Task brief:
Reproduce the records exactly, starting at the line that contains "# Hacktoberfest 2k22 is here!!!" and continuing through the end of the records.

[Start of section]

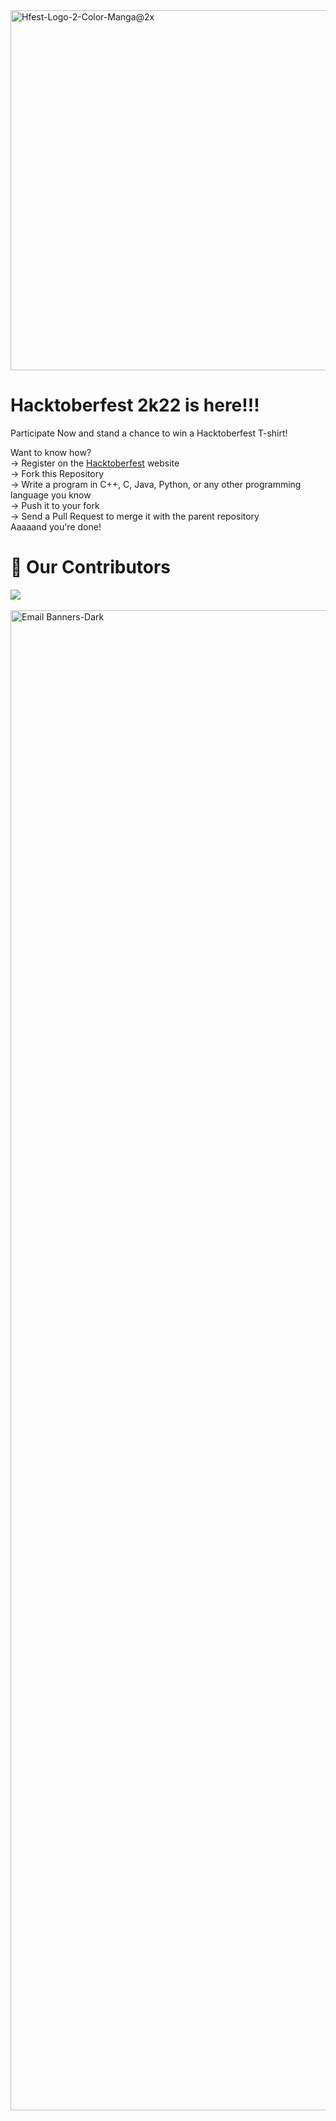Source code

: <img width="576" alt="Hfest-Logo-2-Color-Manga@2x" src="https://user-images.githubusercontent.com/55887682/193440865-086a9bbe-7bda-41b1-9d90-0cab11b6a908.png">

# Hacktoberfest 2k22 is here!!!
Participate Now and stand a chance to win a Hacktoberfest T-shirt!

Want to know how?<br>
-> Register on the [Hacktoberfest](https://hacktoberfest.com/) website<br>
-> Fork this Repository<br>
-> Write a program in C++, C, Java, Python, or any other programming language you know<br>
-> Push it to your fork<br>
-> Send a Pull Request to merge it with the parent repository<br>
Aaaaand you're done!<br>

# :handshake: Our Contributors
<a href="https://github.com/PraSarOG/Hacktoberfest-21/graphs/contributors">
  <img src="https://contrib.rocks/image?repo=PraSarOG/Hacktoberfest-21" />
</a>
<br>
<br>
<img width="2400" alt="Email Banners-Dark" src="https://user-images.githubusercontent.com/55887682/193441405-6fe3248a-8970-4c78-a5d1-cd5c0768c23e.png">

[End of section]

Answer section:
# Hacktoberfest 2k22 is here!!!
Participate Now and stand a chance to win a Hacktoberfest T-shirt!

Want to know how?<br>
-> Register on the [Hacktoberfest](https://hacktoberfest.com/) website<br>
-> Fork this Repository<br>
-> Write a program in C++, C, Java, Python, or any other programming language you know<br>
-> Push it to your fork<br>
-> Send a Pull Request to merge it with the parent repository<br>
Aaaaand you're done!<br>

# :handshake: Our Contributors
<a href="https://github.com/PraSarOG/Hacktoberfest-21/graphs/contributors">
  <img src="https://contrib.rocks/image?repo=PraSarOG/Hacktoberfest-21" />
</a>
<br>
<br>
<img width="2400" alt="Email Banners-Dark" src="https://user-images.githubusercontent.com/55887682/193441405-6fe3248a-8970-4c78-a5d1-cd5c0768c23e.png">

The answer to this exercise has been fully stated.